*What to produce*.
Report how many lines below include "Datenschutz", giving the figure alone.
Record set START
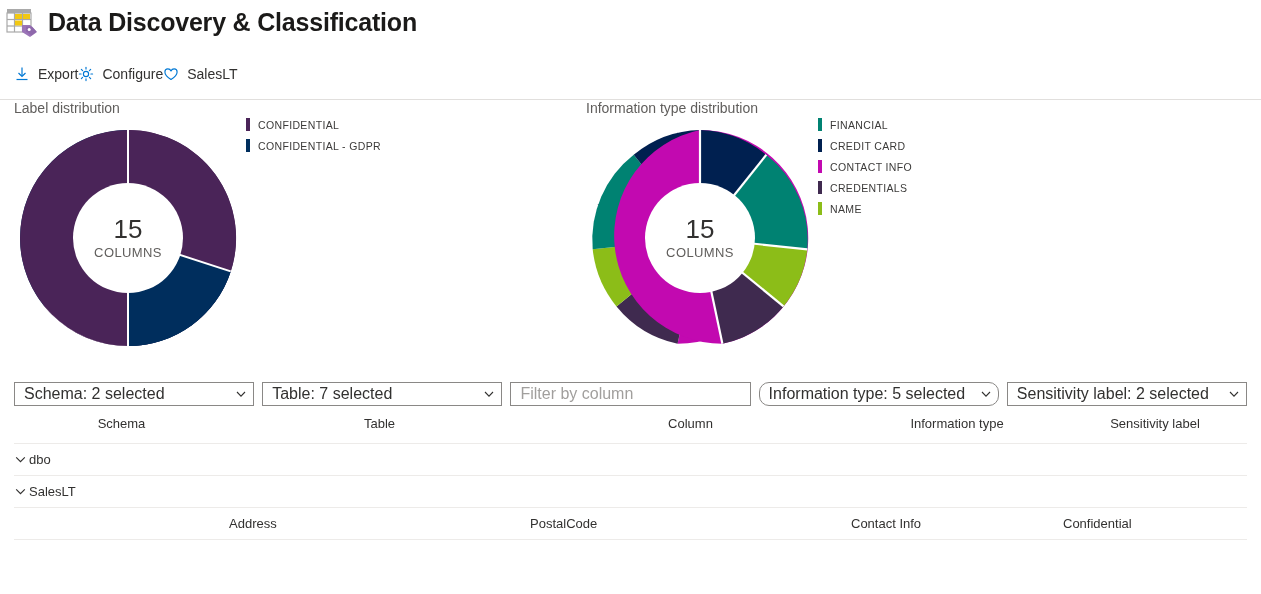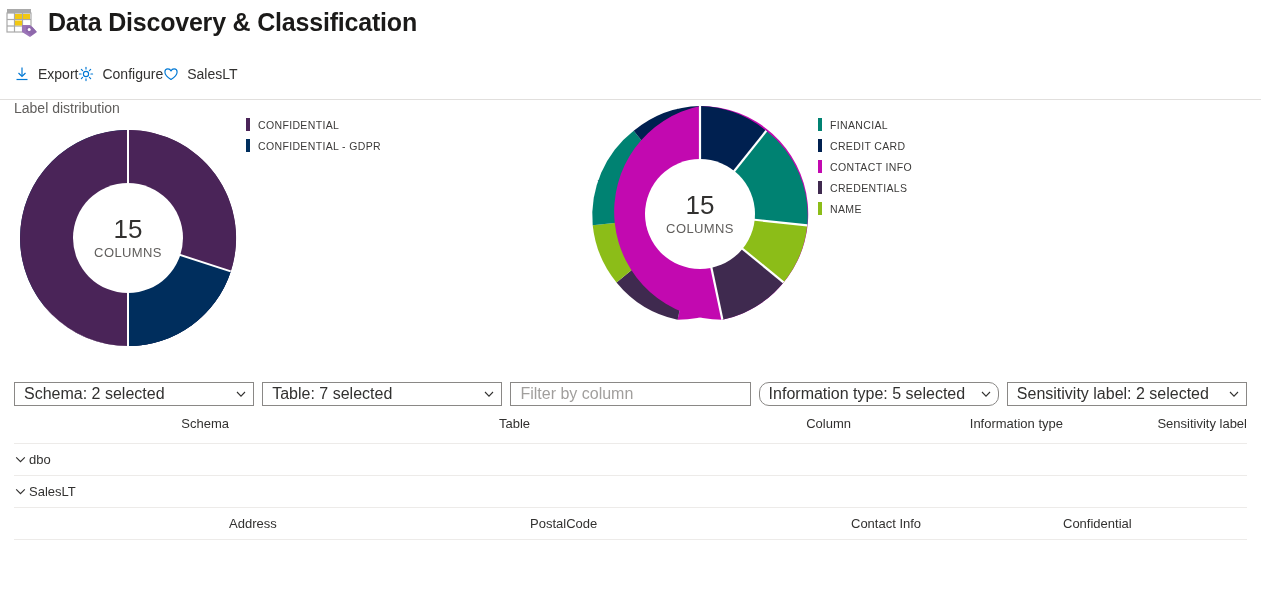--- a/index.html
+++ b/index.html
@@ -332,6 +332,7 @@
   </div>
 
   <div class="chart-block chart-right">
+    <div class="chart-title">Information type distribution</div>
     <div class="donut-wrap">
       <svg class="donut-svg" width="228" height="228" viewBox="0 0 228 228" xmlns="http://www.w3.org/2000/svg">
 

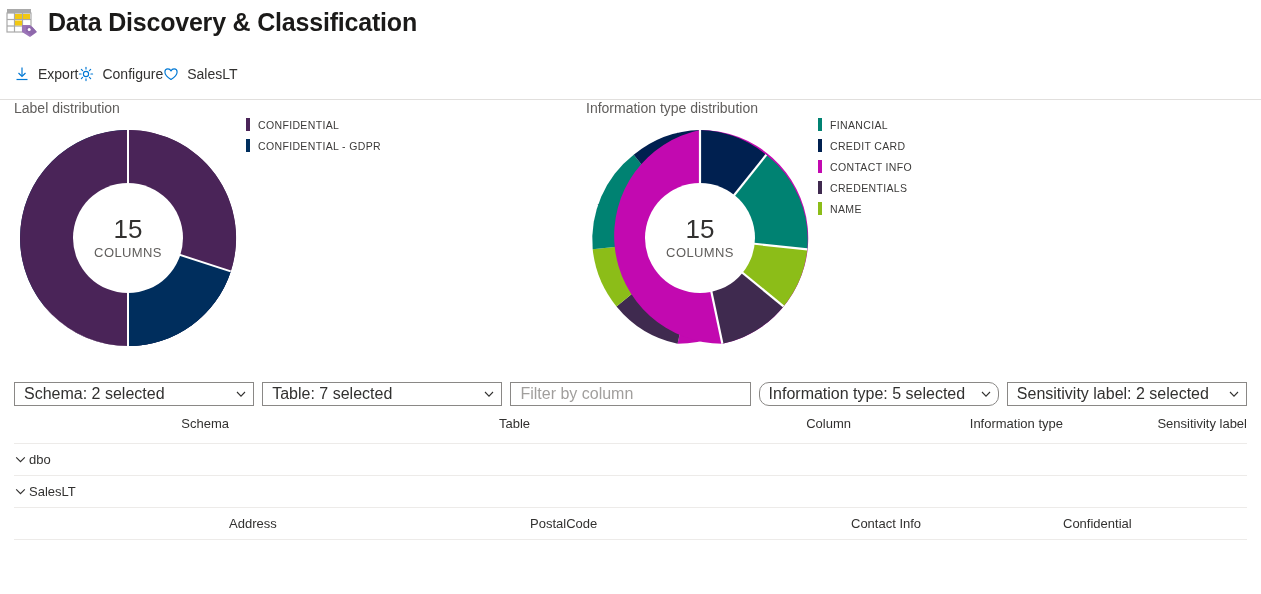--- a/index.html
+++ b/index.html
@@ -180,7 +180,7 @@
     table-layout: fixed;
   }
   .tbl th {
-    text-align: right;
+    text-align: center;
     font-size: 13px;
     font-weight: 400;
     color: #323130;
Record set END
Record set START
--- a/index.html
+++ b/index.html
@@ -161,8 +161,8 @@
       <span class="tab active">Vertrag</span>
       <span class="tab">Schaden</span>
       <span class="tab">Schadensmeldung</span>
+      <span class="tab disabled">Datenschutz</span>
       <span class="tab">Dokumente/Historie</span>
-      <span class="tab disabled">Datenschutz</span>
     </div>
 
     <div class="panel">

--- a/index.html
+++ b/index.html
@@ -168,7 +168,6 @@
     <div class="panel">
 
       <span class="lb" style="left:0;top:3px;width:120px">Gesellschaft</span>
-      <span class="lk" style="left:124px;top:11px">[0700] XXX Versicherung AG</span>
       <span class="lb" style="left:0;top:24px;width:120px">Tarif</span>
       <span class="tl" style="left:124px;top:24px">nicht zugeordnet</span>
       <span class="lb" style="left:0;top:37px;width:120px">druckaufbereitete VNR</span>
Record set END
*Response area*.
2